Capítulo 70

Donde las dan, las toman

Hay cosas —por peligrosas— con las que uno no debería jugar nunca; como por ejemplo el fuego, una embarazada sin desayunar o los sentimientos del maromen.

El primero te puede quemar, la segunda morder y el tercero… conocerte mejor de lo que tú pensabas.

Ruego no se me tache ahora de pérfida sin sentimientos, que el órdago estaba más que justificado. Al parecer, en esta casa la única que padece de empatía crónica y se pasa el día procurando incrementar la dicha doméstica soy yo. Y no es justo.

Que si uno prefiere el chupete azul, que si a otro le gusta la comida templada, que si el de más allá solo duerme bien con su edredón de cojonitos, que si el más grande se inclina por las películas de macizas combativas… y un larguísimo etcétera.

¿Y yo qué?, pensarán ustedes; y lo harán con toda la razón del mundo.

Porque yo, que estaba llena de ambiciones y creía tener las ideas claras, ya no me reconozco: pienso en añil, como del tiempo, no compro nada que no lleve un conejo zurcido y Lara Croft se ha convertido en mi ideal de mujer. Deprimente.

Pero entonces llegó el fútbol a mi vida y el muy mamón quiso quedarse. Yo, que siempre he renegado de este deporte, que solo me interesa cuando juega España contra Alemania —y solo cuando gana la patria—, me encontré un buen día con un escolar aficionado y cabezota, blandiendo exigente los horarios de entrenamientos y partidos. Acabáramos.

A mi favor diré que fui aplicada y complaciente. El niño fue llevado, animado, recogido, consolado y felicitado todos los miércoles y algunos sábados desde el inicio del curso. Por mí, claro, que al Maromen eso del fútbol no le interesa y según él su madre nunca le compró una pelota. ¡Ja!

Entenderán pues que cuando se me presentó una oportunidad para contagiarle algo de empatía doméstica a mi consorte no pudiese negarme, ¿no?

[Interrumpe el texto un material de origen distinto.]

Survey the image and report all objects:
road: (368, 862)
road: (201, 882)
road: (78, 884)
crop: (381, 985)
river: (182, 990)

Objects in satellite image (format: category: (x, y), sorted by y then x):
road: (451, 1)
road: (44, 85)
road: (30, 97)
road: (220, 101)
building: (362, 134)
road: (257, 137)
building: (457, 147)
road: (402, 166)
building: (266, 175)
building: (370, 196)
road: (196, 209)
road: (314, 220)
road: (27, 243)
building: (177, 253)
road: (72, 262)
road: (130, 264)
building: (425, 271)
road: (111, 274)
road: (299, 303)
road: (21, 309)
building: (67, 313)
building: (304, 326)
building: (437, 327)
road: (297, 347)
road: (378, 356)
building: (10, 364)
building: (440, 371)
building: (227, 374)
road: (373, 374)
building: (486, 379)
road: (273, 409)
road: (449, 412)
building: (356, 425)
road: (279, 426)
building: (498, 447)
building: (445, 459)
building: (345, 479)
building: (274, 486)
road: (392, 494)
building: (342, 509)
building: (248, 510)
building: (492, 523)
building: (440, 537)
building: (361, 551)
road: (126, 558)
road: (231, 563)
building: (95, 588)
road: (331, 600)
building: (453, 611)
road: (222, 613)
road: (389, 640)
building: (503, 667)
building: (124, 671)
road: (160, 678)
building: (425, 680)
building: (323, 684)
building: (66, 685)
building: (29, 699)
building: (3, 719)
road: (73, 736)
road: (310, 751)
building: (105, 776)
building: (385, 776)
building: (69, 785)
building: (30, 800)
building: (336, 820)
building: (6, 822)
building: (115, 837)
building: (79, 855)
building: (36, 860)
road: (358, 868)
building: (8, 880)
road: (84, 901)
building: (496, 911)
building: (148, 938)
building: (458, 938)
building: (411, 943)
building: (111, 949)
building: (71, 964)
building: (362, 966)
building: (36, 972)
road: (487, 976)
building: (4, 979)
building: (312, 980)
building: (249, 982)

Resulta que el entrenador —un pedazo de turco de segunda generación recién separado y cuya visión en chándal, me consta, es una de las razones por las que las Übermutter siguen con pasión los entrenamientos de sus polluelos— hace un tiempo me citó por equivocación a siete pueblos de aquí para un partido. Un sábado a las ocho de la mañana. Supongo que para no morir lenta y dolorosamente a manos de una madre desquiciada, me sobornó con un café en el descanso.

Bocazas que es una, cuando llegamos a casa le relaté al Maromen nuestra aventura, café incluido. Él, de natural horchatoso, me sorprendió con un retintín celoso al preguntarme si era simpático el entrenador ese.

Y yo le dije que sí, que mucho. Y la semana siguiente que con los niños es un encanto, oye. Y la siguiente que, fíjate tú, creo que le gusto un poco.

Rodada me ha salido la jugada, pensé el siguiente miércoles mientras despedía a la división masculina al completo de mi hogar. Se acabó el fútbol para mí.

Feliz cual perdiz empecé a hacer planes de futuro, asignándome para esos días la manicura, un baño con sales y la lectura del periódico.

Bien, pues fui gilipollas integral. A la pregunta de qué tal cuando regresaron al nido, mi señor marido me dijo que guay. G-u-a-y. ¿Guay? Sí, guay. Estaba la madre del italiano, esa bajita tan guapa, ¿sabes quién es? Pues es muy simpática.

Y ya. A mí no me hace falta nada más. Ya se imaginarán quién se ha quedado los miércoles sin manicura, sin baño y sin periódico, ¿no?